#### [EXTRAIT]
Roy, Camille. Nos problèmes d'enseignement. S.l., Éditions Albert Lévesque, c1935. 221 p.

"Au surplus, il a été beaucoup question de nationalisation au dernier congrès [congrès pédagogique de 1906 pour l'enseignement secondaire]. Et il était évident que nos éducateurs ne perdent pas de vue que ce sont de jeunes Canadiens qu'ils ont à former, et que c'est pour la vie canadienne qu'ils les doivent préparer. Il a été surtout facilement admis que notre enseignement secondaire sera plus national, c'est-à-dire plus adapté aux préoccupations de l'esprit canadien, le jour où nos professeurs, mieux outillés qu'ils ne le sont encore aujourd'hui, seront en mesure de nous faire eux-mêmes les manuels classiques, et plus spécialement les manuels d'histoire et de géographie dont nos élèves ont besoin. Des voeux particulièrement pressants ont été émis à ce sujet, et nous espérons qu'ils seront vite réalisés." (p. 13-14).

Commentaires suite au congrès de 1917: "Mais il faut aussi enseigner l'histoire suivant des méthodes qui la fassent bien comprendre, et ce fut sur cet autre aspect de la question que les membres de la commission ont accumulé le plus de paroles et le plus d'observations. L'histoire peut facilement devenir dans les classes une matière négligée ou une matière encombrante; elle ne doit être ni l'une ni l'autre. Il faut donc éviter les leçons trop sommaires, et aussi les manuels trop volumineux. On sait quelles proportions ont prises depuis quelques années les manuels d'histoire et comme l'on s'en plaint maintenant en France d'où ils nous viennent encore. Nous ne devons pas tomber dans ces erreurs de mesure, et il faut à la fois adopter les meilleures méthodes d'enseignement, et aussi les manuels les plus efficaces.

La surabondance même du texte du manuel indique la meilleure méthode à suivre pour le professeur. Elle invite à comprimer la matière, à faire d'un chapitre une synthèse bien ramassée où se trouve l'essentiel, qui contienne avec les seuls faits nécessaires les idées qui les expliquent ou qui s'en dégagent. Tout cela doit être à la fois bref et suffisant, et cela demande évidemment une leçon préparée avec soin. Il y telles choses dans l'histoire universelle qui s'allonge toujours, sur lesquelles on ne peut plus s'appuyer ni s'attarder en classe, comme, par exemple, les récits de guerres, de campagnes et de batailles, celles-ci fussent-elles livrées par Napoléon. Ces récits restent dans les manuels où l'élève pourra toujours les trouver. Par contre, il y a l'histoire politique, sociale, religieuse sur laquelle il importe que l'élève ait des idées précises et suffisantes. C'est elle que le maître doit dégager du manuel." (p. 33-35).

#### [LISTE DES TÂCHES]
**1.** D'après l'extrait, de quel pays viennent encore les manuels d'histoire ?
**2.** Recopiez le passage de l'extrait de « Commentaires suite au » à « les plus efficaces. ».

Entrées de données stockées:
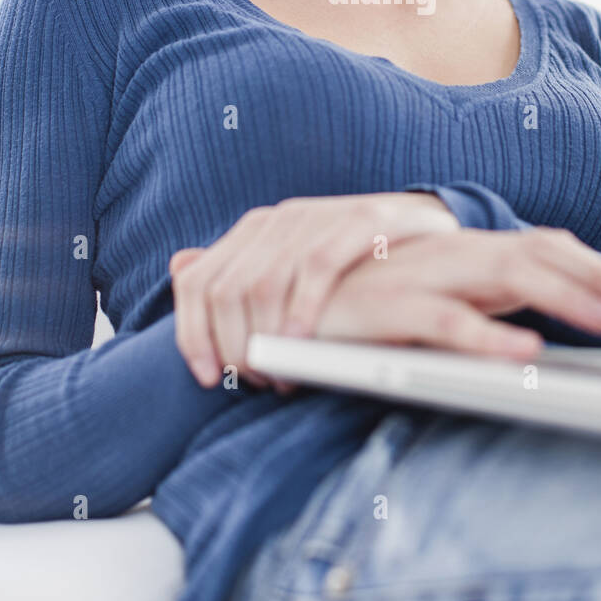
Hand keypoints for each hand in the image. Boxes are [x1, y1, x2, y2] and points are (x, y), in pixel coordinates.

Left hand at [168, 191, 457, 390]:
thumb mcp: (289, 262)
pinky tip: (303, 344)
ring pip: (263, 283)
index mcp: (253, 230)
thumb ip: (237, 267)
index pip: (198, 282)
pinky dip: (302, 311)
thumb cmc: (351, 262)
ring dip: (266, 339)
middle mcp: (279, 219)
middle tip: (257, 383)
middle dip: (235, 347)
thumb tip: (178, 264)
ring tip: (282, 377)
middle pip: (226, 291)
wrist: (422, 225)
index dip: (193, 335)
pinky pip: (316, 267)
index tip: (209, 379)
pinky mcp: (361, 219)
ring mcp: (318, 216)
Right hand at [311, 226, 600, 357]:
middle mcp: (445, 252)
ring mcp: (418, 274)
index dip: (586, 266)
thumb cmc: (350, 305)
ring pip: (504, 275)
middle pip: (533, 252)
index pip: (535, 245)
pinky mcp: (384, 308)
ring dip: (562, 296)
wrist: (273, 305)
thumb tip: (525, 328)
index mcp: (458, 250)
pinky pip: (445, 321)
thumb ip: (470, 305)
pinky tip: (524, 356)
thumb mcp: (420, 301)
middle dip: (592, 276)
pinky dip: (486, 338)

#### [RÉSULTATS DE L'EXERCICE]
**1.** De France.

**2.**
Commentaires suite au congrès de 1917: "Mais il faut aussi enseigner l'histoire suivant des méthodes qui la fassent bien comprendre, et ce fut sur cet autre aspect de la question que les membres de la commission ont accumulé le plus de paroles et le plus d'observations. L'histoire peut facilement devenir dans les classes une matière négligée ou une matière encombrante; elle ne doit être ni l'une ni l'autre. Il faut donc éviter les leçons trop sommaires, et aussi les manuels trop volumineux. On sait quelles proportions ont prises depuis quelques années les manuels d'histoire et comme l'on s'en plaint maintenant en France d'où ils nous viennent encore. Nous ne devons pas tomber dans ces erreurs de mesure, et il faut à la fois adopter les meilleures méthodes d'enseignement, et aussi les manuels les plus efficaces.